He reminded me that Ashland is deep in wildfire country and that its real estate values are as high as its summer temperatures. That would be tough for me after 18 years of coastal crustacean life. Say what you will about Eureka, I love the weather. I'm the opposite of the seasonal-affective disorder folks — too much sun is hard on my eyes and leaves me a little depressed.

A few days later, we arrived in Portland, Oregon, where I — and seemingly everyone I know — wants to live. Even our Dutch friends in Amsterdam, another hip and storied city, daydream of Portland. Several former Humboldt friends have relocated there in the last few years and, of course, love it. "The libraries are open every day, all day," one gloated. I imagined becoming intimately acquainted with the web of urban bike paths. We'd shop at Powell's and I'd sit by the river for hours, watching the water flowing by and distilling its truths.
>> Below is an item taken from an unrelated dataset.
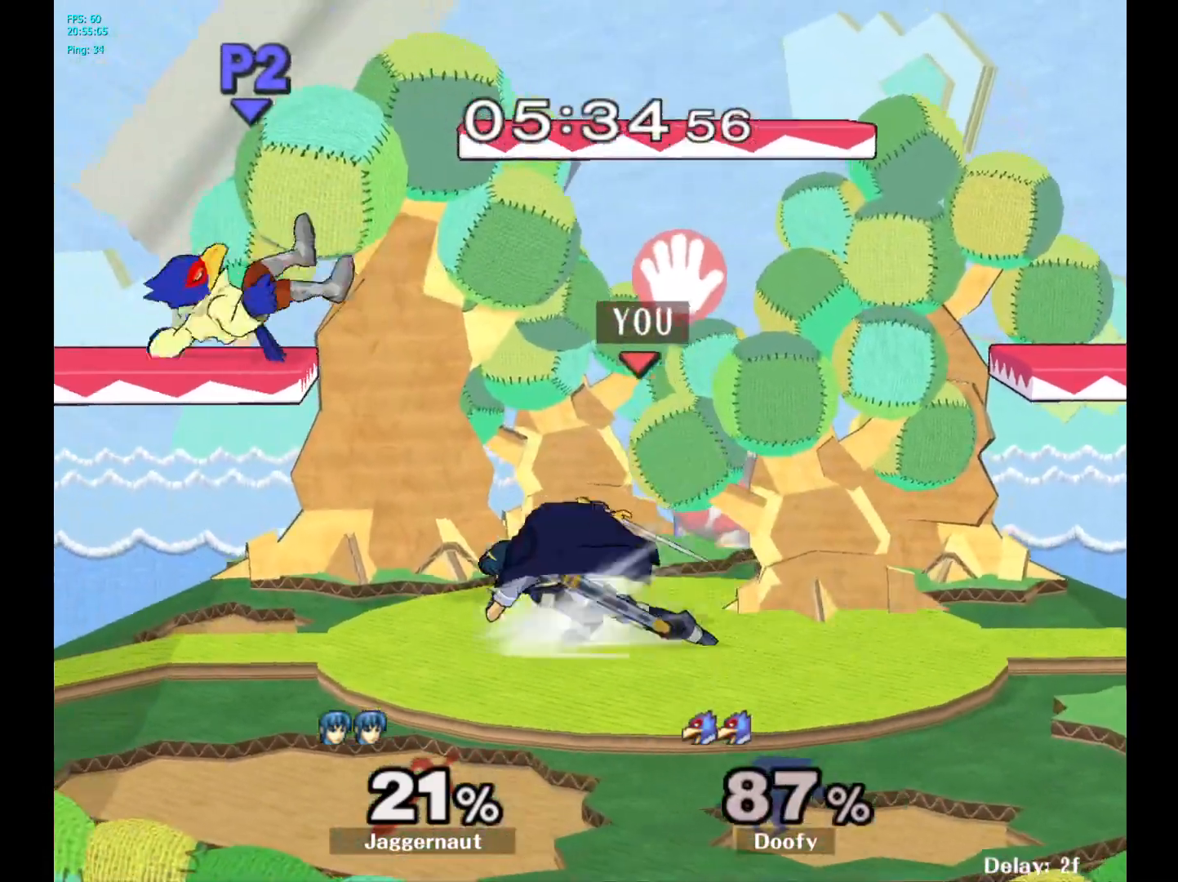
{"buttons": [], "left_stick": "center", "right_stick": "center", "events": [[183, "left_stick", "center"]]}
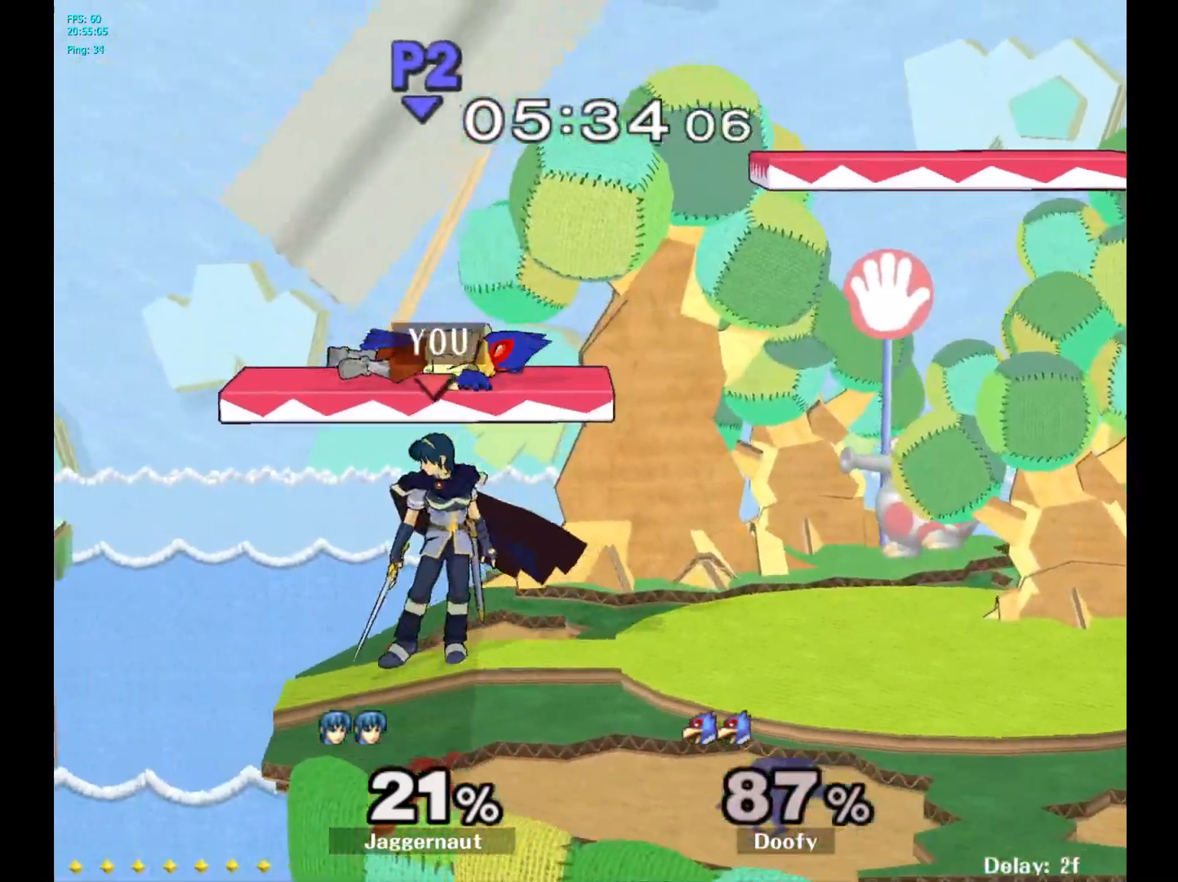
{"buttons": [], "left_stick": "up-right", "right_stick": "center", "events": [[383, "left_stick", "up-right"]]}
We spent two weeks testing Portland by doing a home-exchange in the Alphabet neighborhood. By the end, the fantasy had faded. I had forgotten how tiring it can be to get from point A to point B in a city. And sadly, for a river city, Portland has not taken advantage of its resource. The one mossy bank where I might have sat Siddhartha-like gazing meditatively at the water was filled with sketchy-looking folks sleeping near their dogs and shopping carts. One day we stowed our inflatable kayak and SUP into our van and drove the length of the city to reach the nearest river access to put in. Here, I'm spoiled, carrying my SUP a mere block to Humboldt Bay.

Then there's Bellingham, Washington, where we lived in the '80s, back when it was cheap and funky. Like Eureka today, work was hard to come by and after six years, in my 30s and Barry's 40s, we were ready for something bigger. We didn't want to live in a hippie town all our lives. Never having earned serious money, I wanted to see if I could make it in Silicon Valley.

We left our $265 per month apartment, held our breath and leapt. Within six months I was consulting at Apple. It was a good place for many years, but not for life.

Now, when we visit Bellingham, we see old friends and ride our bikes through the letter streets. "Maybe we should move back," I croon. But Bellingham is no hippie town today: Rents are far from $265 a month and Fairhaven, the once-decaying Old Town-like historic neighborhood, shines with corporate gleam. Our visits are always in the spring or fall, so I conveniently forget how cold and wet it can be in winter.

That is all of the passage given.